§ **TÂCHES DEMANDÉES**:
1) Quelle est la traduction anglaise de cette phrase de l'extrait sur Job et Bartleby : « Durant la dernière visite au scribe dans la cour de sa prison, le narrateur se penche sur un corps froid. » ?
2) Pouvez-vous prolonger l'extrait sur Job et Bartleby en rédigeant la suite qui vient après sa dernière phrase ?

**** EXTRAIT CHOISI

L’Eternel apparu, Job pourra d’ailleurs enfin compter sur le soutien moral imploré dès le premier chapitre.

Les frères, les soeurs et les anciennes connaissances de Job vinrent tous lui rendre visite, et ils mangèrent avec lui en sa maison. Il lui exprimèrent leur compassion et le réconfortèrent à cause de tout le malheur que l’Eternel avait fait venir sur lui (42, 11).

Bien. Maintenant, pourquoi toute cette discussion, et quel lien avec Bartleby?

La réponse est dans le texte. Durant la dernière visite au scribe dans la cour de sa prison, le narrateur se penche sur un corps froid. “Dites-moi qu’il dort” demandera le geôlier. Oui répondra le narrateur, “avec les rois et les conseillers”.

Avec les rois et les conseillers? Que viennent-ils faire là? Pour un Narrateur qui s’est montré jusque-là plutôt psychologue, voire sociologue de sa propre gêne face à l’encombrant Bartleby, cela sonne faux. Que viennent faire les rois et les conseillers à Wall Street? Mais cela vous rappelle quelque chose n’est-ce pas? Eh oui, le livre de Job.

********
**** EXTRAIT DE DONNÉES

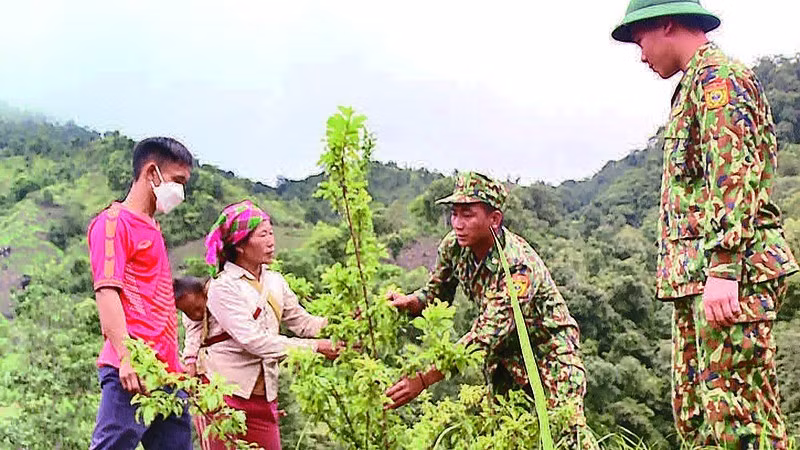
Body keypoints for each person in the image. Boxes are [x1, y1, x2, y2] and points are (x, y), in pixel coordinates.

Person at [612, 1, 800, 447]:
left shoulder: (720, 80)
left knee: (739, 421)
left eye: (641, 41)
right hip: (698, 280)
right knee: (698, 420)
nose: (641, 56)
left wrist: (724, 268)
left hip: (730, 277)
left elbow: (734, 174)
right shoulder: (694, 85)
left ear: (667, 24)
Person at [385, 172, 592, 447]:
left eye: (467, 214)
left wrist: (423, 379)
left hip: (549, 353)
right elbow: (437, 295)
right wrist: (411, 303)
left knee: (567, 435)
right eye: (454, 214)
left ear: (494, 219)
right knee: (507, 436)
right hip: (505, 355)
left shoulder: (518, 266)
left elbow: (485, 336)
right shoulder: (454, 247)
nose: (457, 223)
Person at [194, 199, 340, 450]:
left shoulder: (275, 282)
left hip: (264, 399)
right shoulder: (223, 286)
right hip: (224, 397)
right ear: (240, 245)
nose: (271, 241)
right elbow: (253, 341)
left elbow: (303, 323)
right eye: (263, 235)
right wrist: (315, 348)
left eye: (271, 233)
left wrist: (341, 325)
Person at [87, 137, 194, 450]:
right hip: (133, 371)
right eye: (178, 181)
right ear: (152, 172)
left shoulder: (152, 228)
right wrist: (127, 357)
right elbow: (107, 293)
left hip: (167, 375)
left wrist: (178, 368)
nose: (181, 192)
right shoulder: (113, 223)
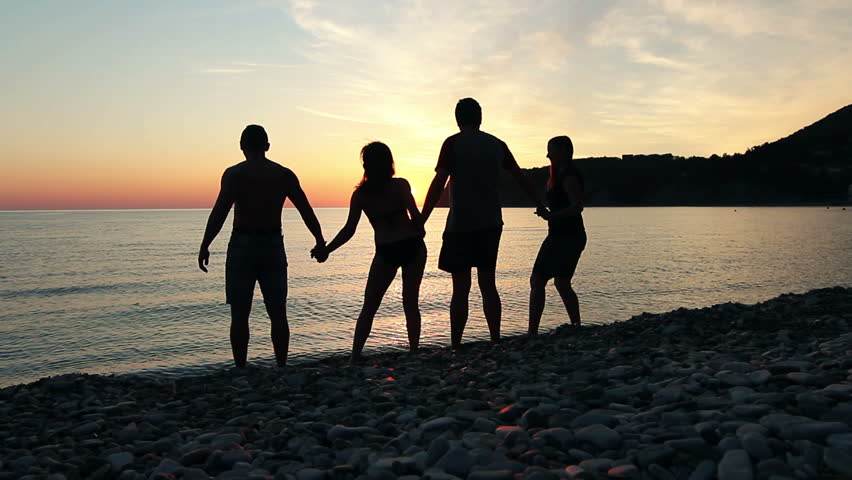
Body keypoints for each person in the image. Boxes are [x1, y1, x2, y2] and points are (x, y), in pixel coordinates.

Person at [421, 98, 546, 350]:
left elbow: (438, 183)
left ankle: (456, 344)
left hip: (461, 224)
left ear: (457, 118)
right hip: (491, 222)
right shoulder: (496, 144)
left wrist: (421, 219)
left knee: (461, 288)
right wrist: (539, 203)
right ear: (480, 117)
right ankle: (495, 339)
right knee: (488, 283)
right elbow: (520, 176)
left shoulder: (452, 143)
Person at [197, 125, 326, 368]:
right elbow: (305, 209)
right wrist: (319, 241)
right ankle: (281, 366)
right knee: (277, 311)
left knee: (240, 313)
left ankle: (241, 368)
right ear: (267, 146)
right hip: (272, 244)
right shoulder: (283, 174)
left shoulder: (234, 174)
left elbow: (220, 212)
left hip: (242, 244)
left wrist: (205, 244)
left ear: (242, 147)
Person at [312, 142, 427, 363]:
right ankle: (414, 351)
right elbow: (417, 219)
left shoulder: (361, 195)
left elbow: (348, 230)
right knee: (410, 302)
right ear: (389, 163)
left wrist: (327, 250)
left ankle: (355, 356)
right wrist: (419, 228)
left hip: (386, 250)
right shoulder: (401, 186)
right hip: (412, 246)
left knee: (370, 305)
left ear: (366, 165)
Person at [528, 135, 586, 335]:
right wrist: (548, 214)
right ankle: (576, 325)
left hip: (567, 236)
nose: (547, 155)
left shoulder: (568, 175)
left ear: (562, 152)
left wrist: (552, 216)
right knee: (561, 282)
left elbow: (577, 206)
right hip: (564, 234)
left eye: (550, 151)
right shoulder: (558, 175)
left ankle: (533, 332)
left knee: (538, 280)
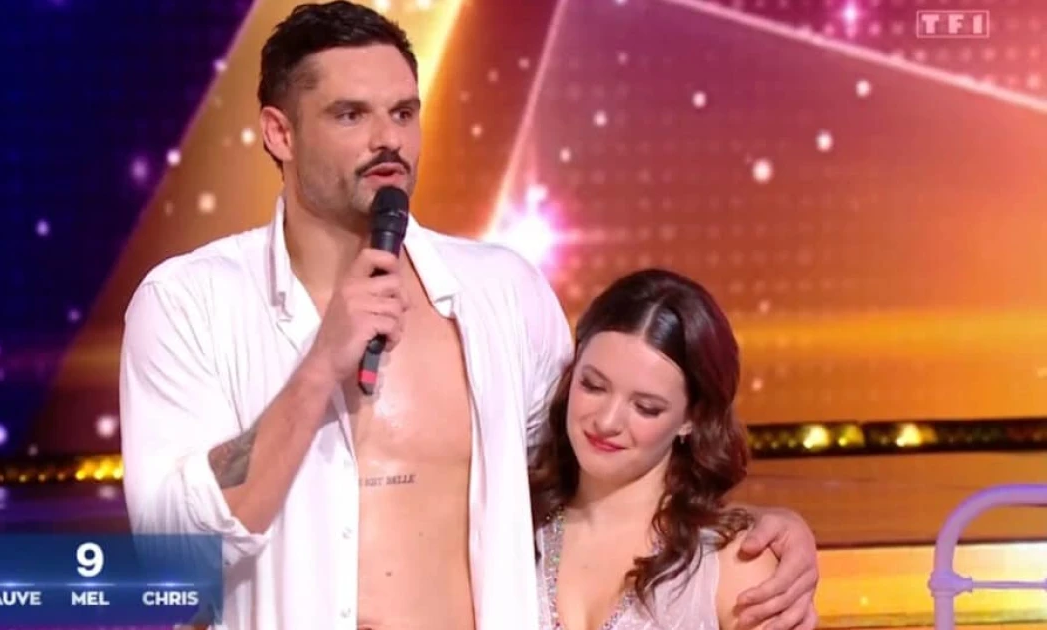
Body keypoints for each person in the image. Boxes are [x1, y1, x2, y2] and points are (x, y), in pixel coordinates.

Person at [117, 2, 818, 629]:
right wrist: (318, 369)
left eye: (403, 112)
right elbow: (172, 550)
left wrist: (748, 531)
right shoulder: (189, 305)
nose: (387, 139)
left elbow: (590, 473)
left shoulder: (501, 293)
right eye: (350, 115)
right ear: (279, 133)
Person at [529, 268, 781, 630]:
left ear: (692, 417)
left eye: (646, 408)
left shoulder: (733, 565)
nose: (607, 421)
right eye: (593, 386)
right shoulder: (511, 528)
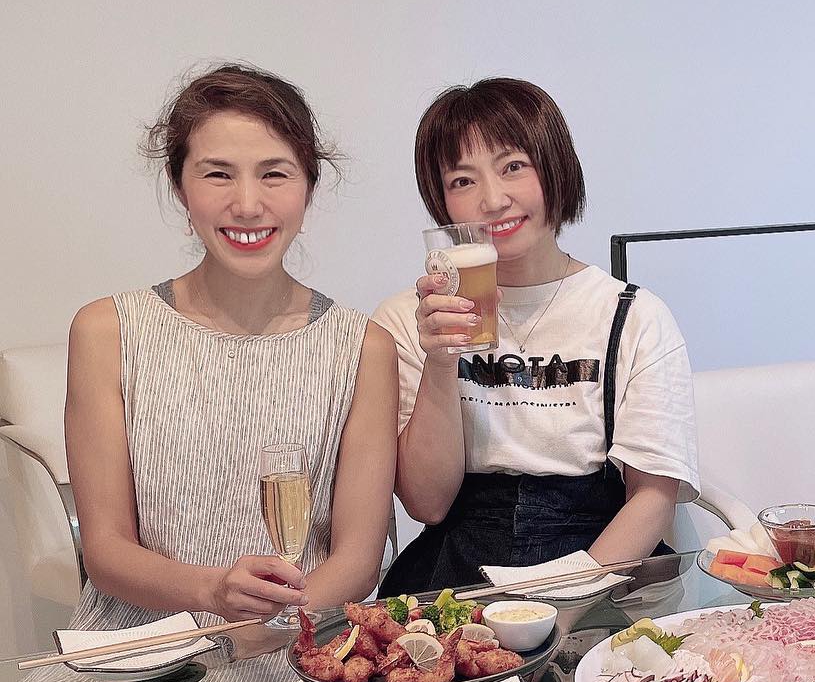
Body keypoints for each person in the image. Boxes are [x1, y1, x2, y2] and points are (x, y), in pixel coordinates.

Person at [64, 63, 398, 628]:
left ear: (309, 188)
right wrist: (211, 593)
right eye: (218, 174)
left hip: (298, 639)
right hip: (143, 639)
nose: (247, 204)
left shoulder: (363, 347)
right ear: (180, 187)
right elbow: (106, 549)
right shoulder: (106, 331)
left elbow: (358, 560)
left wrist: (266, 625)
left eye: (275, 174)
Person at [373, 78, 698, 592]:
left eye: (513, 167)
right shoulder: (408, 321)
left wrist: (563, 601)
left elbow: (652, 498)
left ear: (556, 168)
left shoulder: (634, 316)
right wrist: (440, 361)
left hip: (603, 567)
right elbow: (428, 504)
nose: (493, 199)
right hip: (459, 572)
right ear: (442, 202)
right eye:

********

§ **RÉSULTATS PAR TÂCHE**:
1) During the last visit to the scrivener in the courtyard of his prison, the narrator leans over a cold body.

2)
En effet, maintenant je serais couché, tranquille, je dormirais en ce moment en plein repos avec les rois et les conseillers de la terre. (3, 14)

Maintenant, deux possibilités. Première option, la citation pourrait n’être qu’une façon érudite de signaler que le pauvre Bartleby n’avait rien à envier à Job en terme de souffrances. Sachant que le texte n’est pas particulièrement riche en citations intertextuelles, et que ce verset n’apparaît pas dans un lieu secondaire du récit, on peut considérer que c’est là l’hypothèse faible.

L’hypothèse forte, nettement plus intéressante, affirme que la nouvelle de Melville constitue une réécriture moderne du testament de Job. C’est la piste que je vais suivre pour achever ce billet.

Reprenons le casting. Le rôle de Job revient bien évidemment à Bartleby. Il le mérite à quadruple titre.

Premièrement, comme Job, Bartleby a souffert, affreusement. Si les maux restent flous, le narrateur ne laisse aucun doute sur leur intensité: Imaginez un homme condamné par la nature et l’infortune à une blême désespérance. “Condamné par la nature et l’infortune”. Le vocabulaire semble tout droit sorti du Livre.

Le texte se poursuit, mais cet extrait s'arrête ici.